● SHORT PROBLEM 1
Can you write out the stretch of the psychology essay from "Describe the Stages" through "wants, and needs.", word for word?
● SHORT PROBLEM 2
How would the psychology essay go on after its last sentence? Write the next part.

● PASSAGE
..............................

Compare and Contrast the Psychoanalytic Theories of Freud, Jung, And Alder. What Are Two Characteristics of These Theories with which you Agree? What are Two Characteristics with which you Disagree?
The most famous psychology names include the early founders and significant contributors Sigmund Freud, Carl Jung, and Alfred Alder. According to Goodwin (2008), Jung believed that the dreams of a human being contained insight into that specific person’s psyche and theorized that they must integrate their unconscious with the conscious mind in a process known for people to become complete individuation.
This theory is agreeable as the psychic process is continuous. Various personality elements such as the immature psyche and the experiences of a person’s life become integrated over time to function as a whole.
However, Freud, the most renowned thinker of psychology, based most of his theories on sexuality (Goodwin, 2008). One of the most famous theories is the Oedipus complex (Goodwin, 2008), which denotes the emotions and ideas that the mind keeps in the unconscious concentrates upon a child’s desire to have sexual relations with the opposite sex (Malamud, 1923).
Freud’s Oedipus complex is hard to accept as universally incestuous unions are forbidden between parent-child and sibling-sibling. They are making it difficult to grasp the concept based on core psychological facts. Lastly, Alder promoted the theory of individuality (Goodwin, 2008). Alder saw individuals as being driven by social influences and striving for superiority or success.
Alder’s psychology approach is somewhat agreeable as people are primarily responsible for their choices, which shape their personality. Alder believed that an individual’s present behaviour is shaped by their view about their future, unlike Freud, who emphasized the unconscious components of behaviour.
Describe the Stages of Freud’s Theory and Explain Characteristic of Personality Using these Components
According to Freud, the human personality is divided into Id, Ego, and Superego. Each of these characteristics has its idea of how the individual believes the outcome of certain events should be; furthermore, according to this personality theory, each of the struggles that powerful motives fuel the individual faces.
The theory’s Id component explains that an aspect of a person’s personality is entirely unconscious and includes instinctive/primitive behaviours (Goodwin, 2008). This component of personality is thought by Freud to be present from birth. It is believed to be driven by the pleasure principle, which strives for immediate gratification of a person’s desires, wants, and needs.
If these needs are not satisfied immediately, the person may feel tense or anxious. The next component, Ego, is responsible for dealing with reality. According to Freud, the ego component develops from the id to ensure that the id’s impulses can be expressed in an acceptable way to the real world (Goodwin, 2008).
The ego is thought by Freud to function in the conscious, preconscious, and unconscious mind. It operates on the reality principle, which looks to satisfy the id’s needs, which are within methods that are realistic and socially acceptable. Lastly, the superego is the personality aspect that holds all of a person’s internalized moral standards and ideals acquired and developed from both parents and society (Goodwin, 2008).

..............................

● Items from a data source
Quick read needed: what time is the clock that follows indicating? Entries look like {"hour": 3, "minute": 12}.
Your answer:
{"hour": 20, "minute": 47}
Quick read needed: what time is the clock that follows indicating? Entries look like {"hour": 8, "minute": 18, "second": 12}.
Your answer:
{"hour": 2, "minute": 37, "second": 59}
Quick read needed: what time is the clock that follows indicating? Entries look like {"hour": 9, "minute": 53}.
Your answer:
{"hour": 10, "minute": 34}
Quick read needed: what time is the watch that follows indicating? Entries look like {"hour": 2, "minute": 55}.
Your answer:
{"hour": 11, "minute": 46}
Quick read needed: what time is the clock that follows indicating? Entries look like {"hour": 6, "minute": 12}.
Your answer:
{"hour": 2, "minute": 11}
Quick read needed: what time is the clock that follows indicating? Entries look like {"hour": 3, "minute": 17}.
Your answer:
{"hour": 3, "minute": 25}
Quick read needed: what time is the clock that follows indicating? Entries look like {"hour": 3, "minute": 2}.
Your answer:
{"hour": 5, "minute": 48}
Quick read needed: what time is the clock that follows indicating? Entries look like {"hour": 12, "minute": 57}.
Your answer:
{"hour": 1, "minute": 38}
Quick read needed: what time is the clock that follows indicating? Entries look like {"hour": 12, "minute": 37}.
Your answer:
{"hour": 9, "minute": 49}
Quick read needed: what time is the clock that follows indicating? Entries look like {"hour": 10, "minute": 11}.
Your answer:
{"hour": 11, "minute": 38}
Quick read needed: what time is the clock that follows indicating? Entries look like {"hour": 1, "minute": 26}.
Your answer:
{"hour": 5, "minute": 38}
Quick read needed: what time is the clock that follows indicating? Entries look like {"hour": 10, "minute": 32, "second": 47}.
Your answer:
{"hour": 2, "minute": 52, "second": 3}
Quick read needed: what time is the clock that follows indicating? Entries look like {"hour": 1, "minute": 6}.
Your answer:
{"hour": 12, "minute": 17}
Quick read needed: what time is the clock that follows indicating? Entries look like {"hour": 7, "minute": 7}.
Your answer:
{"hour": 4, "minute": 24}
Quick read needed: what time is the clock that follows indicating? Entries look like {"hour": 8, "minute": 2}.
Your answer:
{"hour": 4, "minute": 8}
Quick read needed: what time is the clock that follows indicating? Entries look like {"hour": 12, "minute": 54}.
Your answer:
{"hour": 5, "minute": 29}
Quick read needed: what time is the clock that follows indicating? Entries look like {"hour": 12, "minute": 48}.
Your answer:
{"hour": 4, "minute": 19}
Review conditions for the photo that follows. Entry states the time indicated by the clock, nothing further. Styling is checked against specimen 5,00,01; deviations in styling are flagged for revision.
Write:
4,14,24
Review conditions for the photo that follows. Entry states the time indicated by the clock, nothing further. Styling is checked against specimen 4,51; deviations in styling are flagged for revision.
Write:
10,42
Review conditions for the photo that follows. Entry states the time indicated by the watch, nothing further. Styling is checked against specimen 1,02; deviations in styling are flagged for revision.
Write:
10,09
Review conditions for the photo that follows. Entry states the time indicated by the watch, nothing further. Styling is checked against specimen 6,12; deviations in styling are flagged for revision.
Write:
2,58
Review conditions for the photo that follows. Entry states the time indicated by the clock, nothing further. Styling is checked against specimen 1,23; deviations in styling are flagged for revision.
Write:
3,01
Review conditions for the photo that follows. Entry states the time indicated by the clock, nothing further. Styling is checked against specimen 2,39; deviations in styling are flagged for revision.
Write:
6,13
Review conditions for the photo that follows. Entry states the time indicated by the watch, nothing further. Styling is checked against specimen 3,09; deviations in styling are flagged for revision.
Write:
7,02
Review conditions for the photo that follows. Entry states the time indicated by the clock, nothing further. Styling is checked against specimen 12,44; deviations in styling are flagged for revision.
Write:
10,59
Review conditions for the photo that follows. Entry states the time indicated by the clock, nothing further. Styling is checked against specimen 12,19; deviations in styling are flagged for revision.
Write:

..............................

● WRITTEN RESPONSE 1
Describe the Stages of Freud’s Theory and Explain Characteristic of Personality Using these Components
According to Freud, the human personality is divided into Id, Ego, and Superego. Each of these characteristics has its idea of how the individual believes the outcome of certain events should be; furthermore, according to this personality theory, each of the struggles that powerful motives fuel the individual faces.
The theory’s Id component explains that an aspect of a person’s personality is entirely unconscious and includes instinctive/primitive behaviours (Goodwin, 2008). This component of personality is thought by Freud to be present from birth. It is believed to be driven by the pleasure principle, which strives for immediate gratification of a person’s desires, wants, and needs.

● WRITTEN RESPONSE 2
The superego is responsible for providing a human being with guidelines to make judgments, and it begins to develop around the age of five, as theorized by Freud. The superego is composed of two-part, (i.) ego-ideal (ii.) conscience. The ego-ideal component includes rules and standards for good behaviour.
These behaviours include those approved by parents or other figures of authority in a person’s life. Having to obey these established rules leads the person to feel pride, value, and accomplishment. On the other hand, the second component, conscience, includes information about views as bad by parents and society. Those destructive behaviours are generally forbidden and lead to adverse consequences, punishments, and feelings of guilt or remorse. It is the responsibility of the superego to civilize a person’s behaviour.
Describe uses of At least Three Freudian Define Mechanisms with Real-Life Examples
Freud had developed a series of defense mechanisms to prevent threatening unconscious thoughts and material from entering the ego’s consciousness of balancing the id, the superego, and reality of maintaining a harmonious state of consciousness. The different defense mechanisms include repression, reaction formation, denial, projection, displacement, sublimation, regression, and rationalization (Engler, 2009).
Denial is a defense mechanism that refuses to accept external reality because it is too threatening. The individual argues against an anxiety-provoking stimulus by stating it doesn’t exist. This, in turn, brings about a resolution of emotional conflict and reduction of anxiety by refusing to consciously acknowledge the unpleasant aspect of the external reality (Carducci, 2009).
For example, a person who experiences the death of a loved one, such as a parent, sibling, or spouse, may use the coping mechanism of denial to bring them away from the reality of the death. Individuals tend to speak more about the person that is no longer living and refuse to accept the fact of their death. Another mechanism would be displacement.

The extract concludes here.